Feb. 05, 2025 |
Whoever controls Damascus. They’d cooperated for years in the Syrian civil war against the now-fallen dictator, Bashar al-Assad—but only met for the first time on February 4: Ahmed al-Sharaa, the country’s interim leader, and Recep Tayyip Erdoğan, the president of Turkey.
Since the meeting, Sharaa has said he wants to pursue a deep strategic relationship with Turkey. Which makes sense: Turkey had long provided weapons and money to Hayat Tahrir al-Sham (HTS), the rebel group Sharaa led in the civil war. Sharaa and Erdoğan also share a similar ideology of political Islam, a broad ideology on which the principles of the Muslim faith provide the foundations for a country’s secular laws. And for Turkey, having Syria as close Arab ally in a critical location in the Middle East would be invaluable.
It’s an alliance that could reshape the region.
The complication is, since Sharaa and HTS toppled Assad in mid-January, almost every other powerful actor in the region has developed its own strategic designs for Syria. And the country will need massive investment to rebuild after more than a decade of civil war, sitting as it does on only modest reserves of oil and natural gas.
Last week, the emir of Qatar visited Syria last week to meet with Sharaa. And a day before his meeting with Erdoğan, Sharaa flew to Saudi Arabia to meet with its crown prince and de facto ruler, Mohammad bin Salman. Qatar and Saudi have far more capabilities to pay for Syria’s reconstruction, whereas Turkey’s economy has been struggling for years.
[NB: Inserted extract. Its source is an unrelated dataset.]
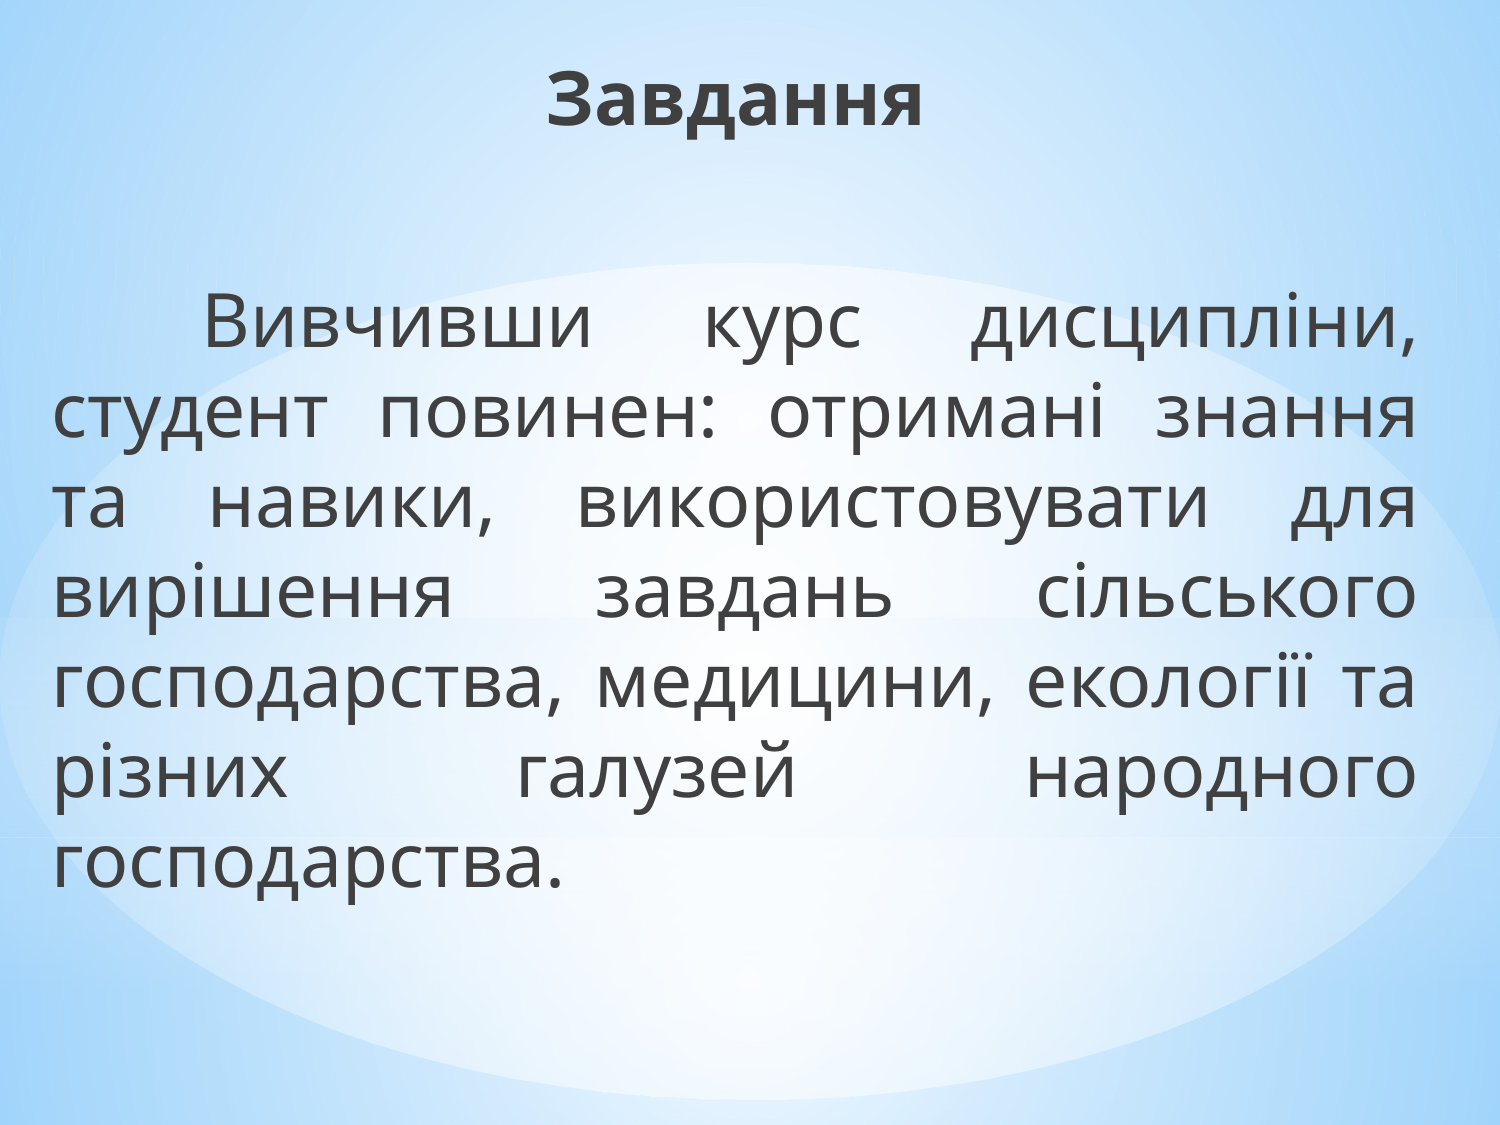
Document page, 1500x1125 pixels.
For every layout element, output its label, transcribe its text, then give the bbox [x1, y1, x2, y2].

list Завдання Вивчивши курс дисципліни, студент повинен: отримані знання та навики, використовувати для вирішення завдань сільського господарства, медицини, екології та різних галузей народного господарства. [29, 42, 1436, 1036]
Meanwhile, Saudi Arabia and Erdoğan have long been deeply divided over political Islam: The Saudi royal family profess devotion to Islam but see their hereditary authority as separate, and they’ve always viewed Islamist parties as threats to their regime and other Gulf monarchies.
So who has the upper hand here?
Shortly after the fall of Assad, Vali Nasr looked at the dramatic recent changes in and around Syria. Nasr says Assad’s ouster caused the overnight transformation of the political landscape in the Middle East. For one, it means an acute loss of power and standing for Iran—as Assad was a key ally in the so-called Axis of Resistance Iran formed to counter what it casts as the regional dominance of the U.S. and Israel. But it also means new opportunities for the other leading regional rivals: Turkey, the Gulf states—Qatar, Saudi, and the United Arab Emirates—and Israel.
Still, Nasr says, there’s a bigger question in the background. The longstanding, shifting rivalries among the players in this immediate power struggle will continue to influence the Middle East. But the region’s deeper challenges don’t come from these players directly; they come from the region’s broken states—including Syria itself, but also Lebanon, Yemen, and Iraq—and from the chronically volatile situation in Israel-Palestine. The ways those challenges play out, Nasr says, will determine what happens in Syria more than anything Sharaa works out in the near term with Erdoğan or any of his rivals.